Artı olarak Selimiye çevresinde bir çok tarihi camii, han, hamam kervansaray, halihazırda mevcut ve kullanılabilir durumda. Buralar adım adım yürüyerek gezilebilecek yakınlıkta.
3- Şimdi gelelim Meriç bölümüne; Meriç nehri görüp görebileceğiniz doğal güzelliklerin başında geliyor, Kıyısındaki çay bahçeleri, üzerindeki tarihi köprüsü gezilip görülmeye değer. Meriç köprüsünün diğer tarafına geçtikten sonra artık kendinizi avrupayı görmüş sayabilirisniz :)
Şimdi aşağıda köprünün tam ortasına geldiğinizde bir mahfil var, orada durduğunuzu ve bu köprü üstünden şimdiye kadar geçen insanların kimler olduğunu, bu köprünün ve nehrin nelere, kimlere tanık olduğunu bir düşünsenize, Osmanlı padişahları, sultanları, Ülkemizi kuran devlet büyüklerimiz, balkan ve dünya savaşları, hayal etmek bile çok güç, ama böyle bir zevk yok...
Bu bölümden geçtikten sonra, Karaağaç bölgesine geliyorsunuz, ve burada Trakya Üniversitesi rektörlüğü var, rektörlük binası ve bahçe içindeki Lozan Anıtları görülesi tarihi değerler.
4- Şimdi buradan tekrardan merkeze doğru geri dönelim, ama bu sefer ki adresimiz Selimiye değil, Sultan Bayezid külliyesi nam'ı diğer Darü'ş Şifa.
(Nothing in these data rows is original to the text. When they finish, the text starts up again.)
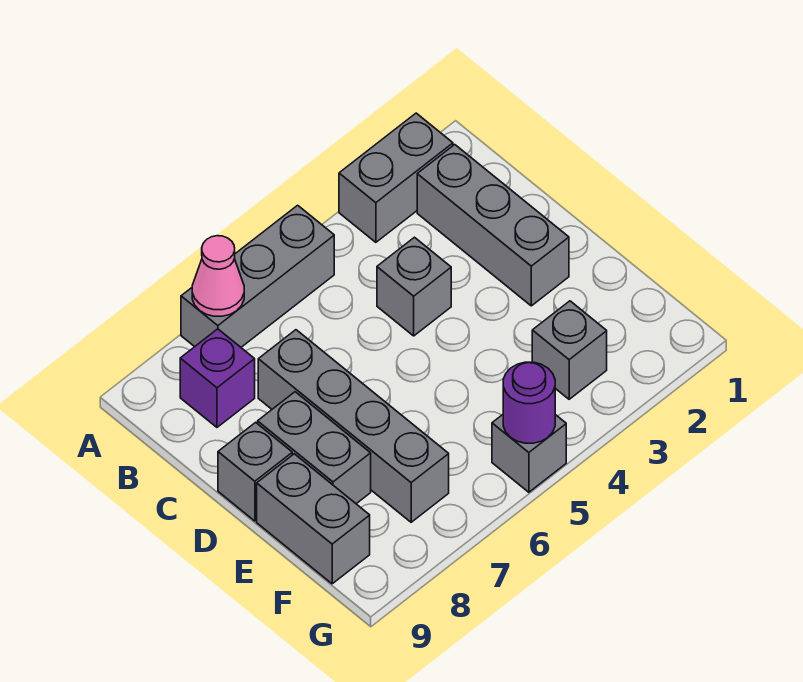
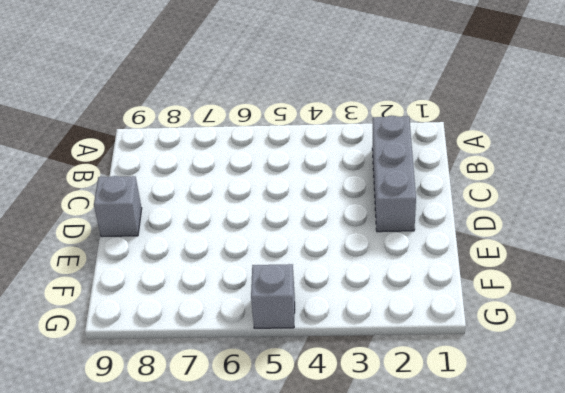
none -> grey brick A2:A3 level 1
none -> grey brick A5:A7 level 1
none -> purple brick B8 level 1

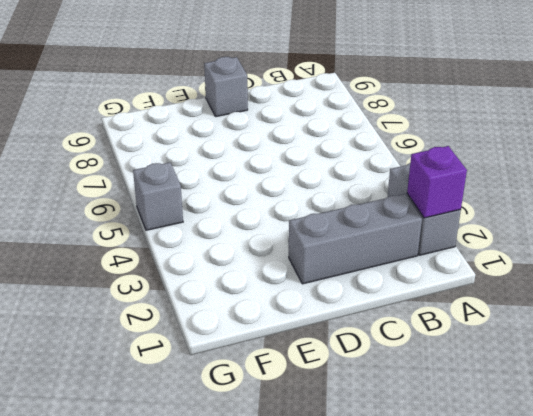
purple brick A2 level 2 -> purple brick B8 level 1
none -> grey brick A5:A7 level 1
none -> grey brick C4 level 1
none -> grey brick C7:F7 level 1

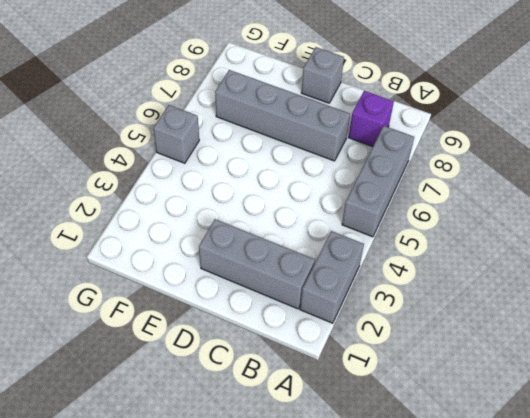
none -> grey brick C4 level 1
none -> grey brick D8:E8 level 1
none -> grey brick E9:F9 level 1

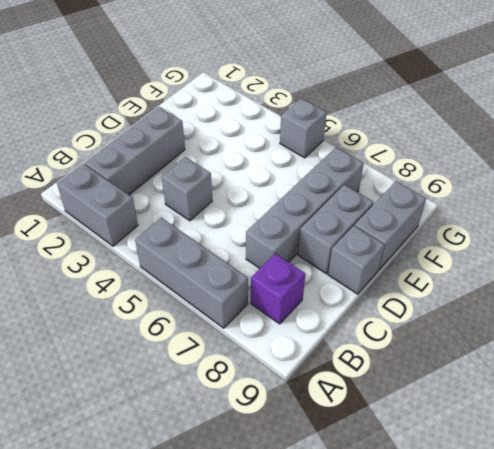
none -> grey brick F3 level 1
none -> pink cone A7 level 2
none -> purple round brick G5 level 2

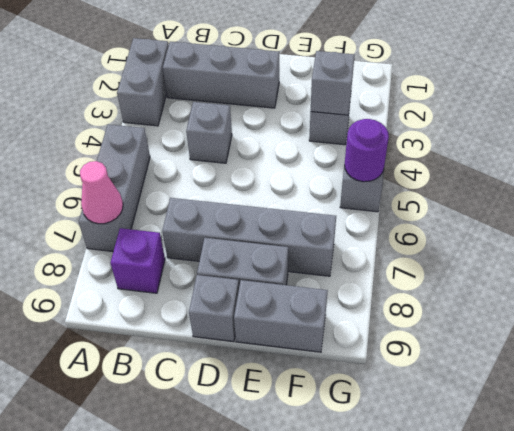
grey brick F3 level 2 -> none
Burası dönemin ilk ve en iyi hastanelerinden biri olmasının yanında Tıp Fakültesi hizmeti de vermiş. Ve o zaman yapılan tıbbi uygulamalar, Sağlık müzesi adı altında, mumdan heykeller aracılığıyla sanki gerçekmiş gibi anlatılıyor. O devirde Musikinin tedavi amaçlı kullanılmasından, en önemli ameliyatlara kadar neyin ne şekilde yapıldığını çok gerçekçi bir şekilde anlatıyor bu heykeller... Buraya giriş ücretli; ögrenci 1 tl, tam 5 tl.